В ожидании выпуска книжки стихов, будто это изменит мою жизнь, я приискал себе работу - нечто вроде моих прогулок до Университета и обратно. Теперь мне не нужно было вставать ночью. Я оговорил право работать только во вторую смену. С утра, после ухода Лели в школу, она работала учительницей, я писал, а там выбегал на улицу и шел своим маршрутом в сторону Университета, мимо Дома писателя имени В.Маяковского до углового квартала у Невы и Фонтанки, где я разносил почту чуть ли не бегом, как мальчишка, каковым и представлялся всем и даже самому себе, - множество дворов, подчас обширных, со скверами, с народонаселением из разных эпох, с царских времен.
Сколько жизней, сколько судеб я вынес из этих далеко непростых уже в чисто психологическом плане прогулок по дворам и лестницам и внезапных вторжений в квартиры, как правило, большие коммунальные, где каждый вольно или невольно выбалтывал свои и чужие тайны. Ведь я разносил и пенсии. Закончив дело, в конце пути, вместо возвращения дворами, я, пройдя под аркой, выходил к Фонтанке и, как человек, обретший долгожданную свободу, жадно оглядывал верхушки деревьев
Я слишком много часов, дней, лет провел тэт-а-тэт с городом, чтобы он не вошел в мое творчество, наполнив его устремлениями, породившими его, ныне осознанными как ренессансные. Стихи же мои звучали камерно по сравнению с эстрадными, вошедшими в моду. Я чувствовал потребность перейти к более крупным формам и написал драму в стихах, впрочем, тоже камерного звучания и без игрового материала, как сказал знаменитый режиссер, столь доступный, что взял у меня рукопись и сам же вернул.
В том же году я написал пьесу "Цветной туман" с диалогами в прозе. Впрочем, театр по-настоящему меня не интересовал, может быть, мне просто не привелось видеть спектакль, который всецело захватил бы меня. Я любил читать пьесы великих драматургов, исполненные лаконизма, пластики и поэзии. Драма как жанр хороша тем, что в ней нет места беллетристике. Это наиболее чистая форма сама по себе. Вероятно, был свой резон в том, что я опробовал эту форму, прежде чем перейти к прозе, с чего начал некогда, словно, наконец, завершил необходимый, но мною упущенный в годы скитаний круг юношеского ученичества, когда, как правило, пишут стихи.
Мне казалось, я пишу роман, большой, в 400-500 страниц, и набросал около того... К счастью, хотя в ту пору я впадал в отчаяние, материал распался на небольшой цикл совершенно маленьких рассказов, которые вскоре вновь соединились - в повесть "Птицы поют в одиночестве", опубликованную в журнале "Аврора", как я уже упоминал.

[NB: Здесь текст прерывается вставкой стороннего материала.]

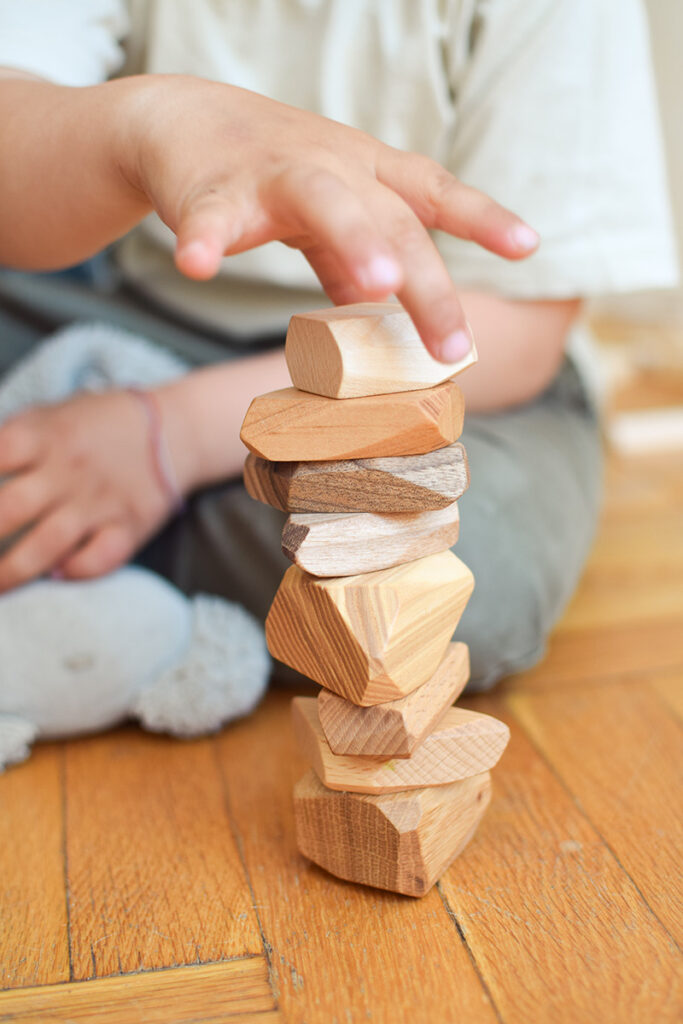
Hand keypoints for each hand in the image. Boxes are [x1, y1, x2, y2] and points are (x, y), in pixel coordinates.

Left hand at [0, 390, 185, 590]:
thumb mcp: (48, 415)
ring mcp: (98, 502)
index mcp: (42, 436)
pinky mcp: (128, 526)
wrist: (176, 428)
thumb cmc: (100, 423)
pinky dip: (76, 570)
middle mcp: (67, 470)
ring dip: (10, 572)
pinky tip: (57, 576)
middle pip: (8, 509)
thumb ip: (8, 440)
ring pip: (47, 544)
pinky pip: (99, 557)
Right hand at [121, 75, 538, 361]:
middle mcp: (333, 167)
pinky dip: (206, 241)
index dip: (482, 218)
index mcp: (366, 174)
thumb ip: (353, 260)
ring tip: (377, 285)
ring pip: (322, 201)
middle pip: (392, 220)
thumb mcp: (328, 210)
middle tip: (455, 343)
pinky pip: (211, 218)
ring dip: (353, 240)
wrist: (179, 118)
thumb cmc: (269, 173)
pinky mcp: (212, 190)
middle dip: (427, 283)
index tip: (526, 246)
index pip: (435, 193)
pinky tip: (198, 265)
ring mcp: (274, 174)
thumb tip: (381, 314)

Теперь мне ясно, что вошел я в литературу быстро, без задержки, каким-то чудом избежав всевозможных трудностей, издательских проволочек. Иного рода трудности и беды подстерегали меня. Я словно это предчувствовал, и в те два-три года, когда все складывалось у меня удивительно счастливо, за исключением вопроса об отдельной квартире, сознавая это, ничуть не обольщался относительно своих первых успехов. Наоборот, я чаще испытывал досаду и смущение. Бывало, выйдешь на прогулку, идешь мимо газетных стендов, и вдруг замечаешь что-то знакомое: "Я живу в России..." Ведь это цитата из моей повести! Это и название статьи обо мне.
Бывало, нечаянно включишь радио - звучит что-то знакомое... Это читают отрывок из моей повести, волнение токами пронизывает тело, как от любви и счастья. У меня готова вторая и третья повести, они складываются в трилогию... Пьеса "Цветной туман" о поре, когда я разносил почту, с местом действия там же, почти целиком вошла во вторую повесть под тем же названием...
В журнале "Аврора" они вскоре были опубликованы, стали входить в сборники молодых авторов... Отклики, рецензии, письма, предложения... Казалось бы, что? Все вызывало скорее не радость, а досаду и смущение, может быть, потому что я уже смотрел на свои первые повести, как на детский лепет, и ставил перед собой великие задачи.
Как же иначе? Общее состояние нашей литературы тоже мало радовало, а подчас вызывало горечь. Подлинных произведений искусства, высоких поэтических созданий не было, а хуже всего - вроде бы никто не помышлял о них, ни писатели, ни критики, ни читатели. Вкус к эстетически содержательной форме, казалось, был утрачен и давно, может статься, еще с 30-х годов, в результате гонений и запретов. Ведь даже Бунина нам приходилось открывать заново, с опозданием, не говоря о многих крупнейших художниках XX века.